That sux man, close calls all around. Just goes to show that instincts & experience are ones best tools on the road. Were you able to go back & grab your stash? Did you get over to Rochester, NY or were you heading up that way?


----------



## Dmac (Feb 15, 2013)

bummer! at least you did not get robbed or busted with the pot.


----------



## railroadron (Feb 15, 2013)

No. I didnt get my bag..I was escorted off the property and dropped off at some park called rochester in town. I went ahead and boxed the broken pack and shipped to Alaska then began the journey. 2 Amtrak trains and 3 planes..video and pics of that too..coming soon after editing. Man I am still bummed!
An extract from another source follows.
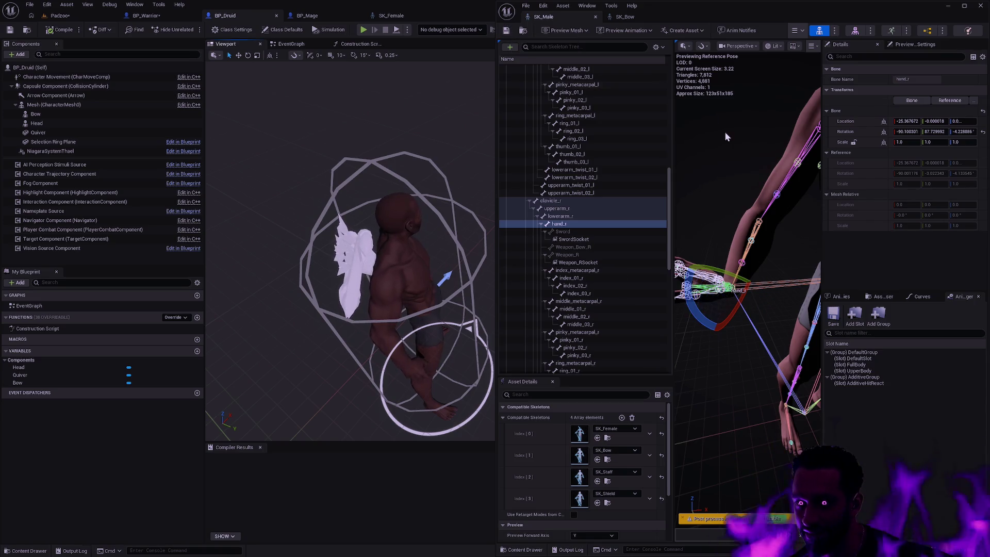
left_click(734, 173)
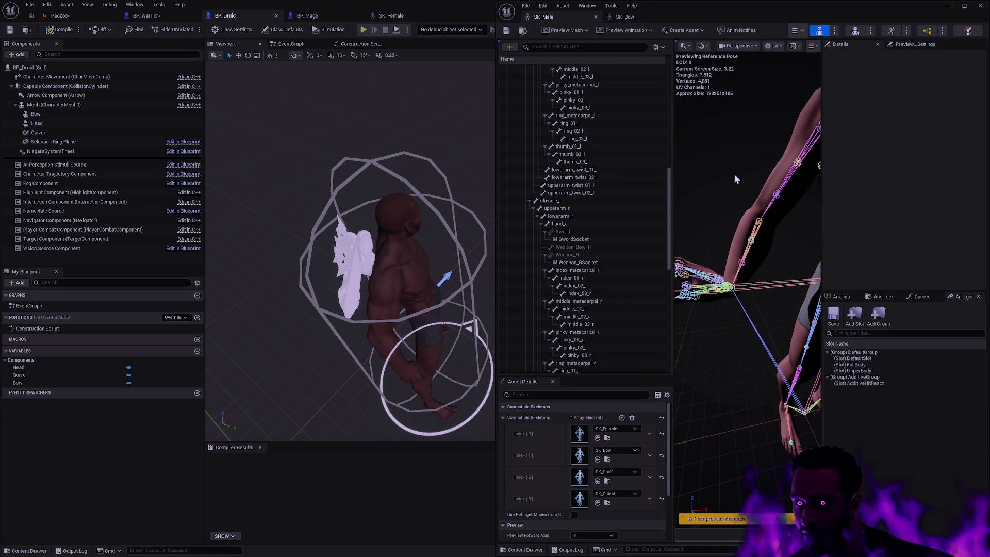
key("ctrl+z")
Yes I was on my way to Tude s ..Buffalo was after Erie


----------



## Devogsh (Feb 15, 2013)

Sorry to hear that man , at least ya didnt get hurt


----------



## kokomojoe (Feb 15, 2013)

Mistakes can be inevitable but it's the knowledge you gain from them that make them worthwhile.


----------



## Deleted member 125 (Feb 15, 2013)

yikes man, glad you didnt get seriously hurt, always look forward to seeing yer pics. riding dirty face suicide jeesh, you know better then that!


----------



## railroadron (Feb 15, 2013)

I know right! He started throttling up and IM s take no time picking up speed so I just grabbed him thinking He d go into the hole and afford me a chance to scout a better ride ..


----------



## Deleted member 125 (Feb 15, 2013)

scarey story about the homebums too man. i guess if i had to make that call too ide opt for taking the train over getting robbed by homebums.


----------



## railroadron (Feb 15, 2013)

I aint no bad ass but i can handle myself pretty well...I prefer one at a time at best 2 but anymore..No win..one of even asked to see my knife..Thats when I really knew they were up to shit..trying to disarm me..One thing I do know, Black folks dont like gettin Cut..they re scare of their own blood


----------



## Tude (Feb 15, 2013)

fuk, sorry that I won't see you but glad you are safe!!!


----------



## Everymanalion (Feb 15, 2013)

Ron, you are my favorite poster on here I think, never pretentious, when I needed help you were very willing to do so and your posts are always entertaining or informative. That sucks all that shit happend to you and I hope Alaska goes well.


----------



## Tude (Feb 15, 2013)

Everymanalion said:


> Ron, you are my favorite poster on here I think, never pretentious, when I needed help you were very willing to do so and your posts are always entertaining or informative. That sucks all that shit happend to you and I hope Alaska goes well.


 
Yes, you put this better in words than I did - cool man. Hope all works out up there in the great white north!


----------



## DisgustinDustin (Feb 15, 2013)

Cool story.. How long you gonna be in Alaska?


----------



## wizehop (Feb 16, 2013)

Fuck man, know the feeling. Nothing worse than getting on a bad ride in the winter!


----------



## railroadron (Feb 16, 2013)

Just got back touring the yard..I will ride the Alaskan Railroad! Pics and video will post today..


----------



## astralpunk (Jun 7, 2013)

geez man, that sounds like a real drag. I'll be checking out the pics and videos you got. Definitely a learning experience for sure, hope everything from here on out goes good dude


----------



## Dolphin (Jul 4, 2013)

What is riding dirty face? Help! =)


----------